以前に,子どもの学力を都内の地域別に計算したことがありますが,はて,体力のほうはどれほどの地域差があるか。下の図は,結果をマッピングしたものです。
http://ci.nii.ac.jp/naid/110006793455
大都市という基底的特性を同じくしながらも,結構な差がありますね。荒川区の29.2%から中央区の53.5%まで,20ポイント以上ものレインヂが観察されます。
色が濃いゾーンをみると,特別区の中でも真ん中の都心部ではないですか。これらの区では,体育の授業を校舎の屋上でやっている学校もあると聞きますが,そういう運動環境の面とは関連がないようです。

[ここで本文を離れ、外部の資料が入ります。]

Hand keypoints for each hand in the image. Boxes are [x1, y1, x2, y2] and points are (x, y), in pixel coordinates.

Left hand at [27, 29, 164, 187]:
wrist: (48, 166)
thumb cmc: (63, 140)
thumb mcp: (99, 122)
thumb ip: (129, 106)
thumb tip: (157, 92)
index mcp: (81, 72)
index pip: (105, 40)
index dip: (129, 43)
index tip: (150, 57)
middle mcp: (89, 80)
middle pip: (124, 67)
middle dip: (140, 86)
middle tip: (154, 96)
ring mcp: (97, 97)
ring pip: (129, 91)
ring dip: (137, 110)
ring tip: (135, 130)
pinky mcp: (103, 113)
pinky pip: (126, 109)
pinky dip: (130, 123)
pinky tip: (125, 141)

ここにて,子どもの体力との関連が疑われるのは,社会階層の要因です。濃い色の区には,港区のように,富裕層が多く住んでいる区も含まれています。子どもの学力の社会的規定性はよく知られていますが,体力についても同じことがいえるのではないか。
私は,こういう仮説をもって,各区の都民税・区民税課税額との相関をとってみました。この指標は,各区の住民の富裕度を表すものとして使えます。出所は,2011年度の『東京都税務統計年報』です。
住民の富裕度と小4男子の体力の相関係数は+0.6701であり,1%水準で有意です。千代田区と港区を「外れ値」として除外すると+0.4617まで下がりますが,これでも5%の有意水準は保っています。

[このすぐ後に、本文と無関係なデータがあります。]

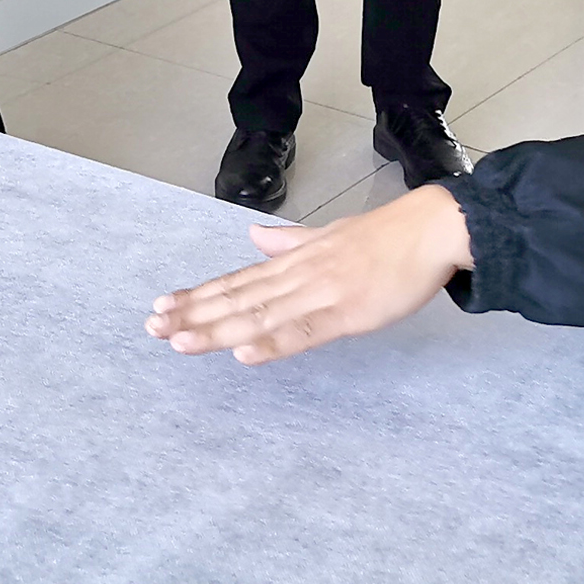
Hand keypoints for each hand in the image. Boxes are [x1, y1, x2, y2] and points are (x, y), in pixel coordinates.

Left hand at [146, 185, 474, 364]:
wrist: (432, 229)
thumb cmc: (386, 237)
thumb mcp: (329, 235)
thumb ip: (290, 242)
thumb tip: (254, 237)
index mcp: (295, 261)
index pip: (236, 281)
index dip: (197, 295)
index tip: (161, 306)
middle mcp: (298, 276)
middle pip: (237, 299)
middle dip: (193, 314)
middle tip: (152, 328)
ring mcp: (321, 294)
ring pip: (260, 317)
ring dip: (217, 330)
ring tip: (179, 342)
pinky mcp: (347, 313)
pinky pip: (304, 332)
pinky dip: (273, 344)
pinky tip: (245, 354)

学力のみならず体力についても,社会的規定性の一端が見受けられます。まあ,スポーツクラブに子どもを通わせるのだって,結構お金がかかりますしね。
それと,生活習慣の影響も考えられます。本ブログでは,同じ都内の地域データを使って,子どもの肥満率・虫歯率と貧困の関連を明らかにしたことがありますが,食生活をはじめとした生活習慣の乱れが,子どもの体力に影響するという経路も想起されます。
ちなみに,運動に対する意識をとっても,同じ構造の地域差がみられます。下の地図は,運動が「ややきらい」もしくは「きらい」と答えた児童の比率マップです。上図と同様,公立小学校4年男子のものです。
どうでしょう。最初にみた,体力テストの好成績マップとは模様が逆になっています。この「運動ぎらい」率は,各区の都民税・区民税課税額と-0.7345という相関関係にあり,体力テストの成績にもまして,社会階層の要因と強く関連していることが示唆されます。
子どもの体力向上の施策として,体育の授業時数を増やすとか外遊びを促すとかいうことがいわれますが,その社会的規定性の側面にも関心が向けられるべきだと思います。体力と社会階層の関連経路の詳細については,私の知るところではありませんが,スポーツ社会学等の分野である程度のことが解明されているのではないかしらん。
2013年度の文科省『全国学力・学習状況調査』では,児童・生徒の家庭環境をも把握する「きめ細かい」調査が実施されています。学力については,その社会的規定性が繰り返し指摘されるなか,当局も黙ってはいられなくなった,ということでしょう。
今後は,体力の面にも同じ見方を適用すべきかもしれません。あと数年したら,文科省の『全国体力・運動能力,運動習慣等調査』でも,家庭環境を把握する「きめ細かい」調査が実施されていたりして。
東京都は,独自に実施している体力テストの結果を初めて市区別に公表したわけですが,うやむやとしている体力の社会的規定性に関する議論に,実証的な礎(いしずえ)を提供する英断といえます。敬意を表したいと思います。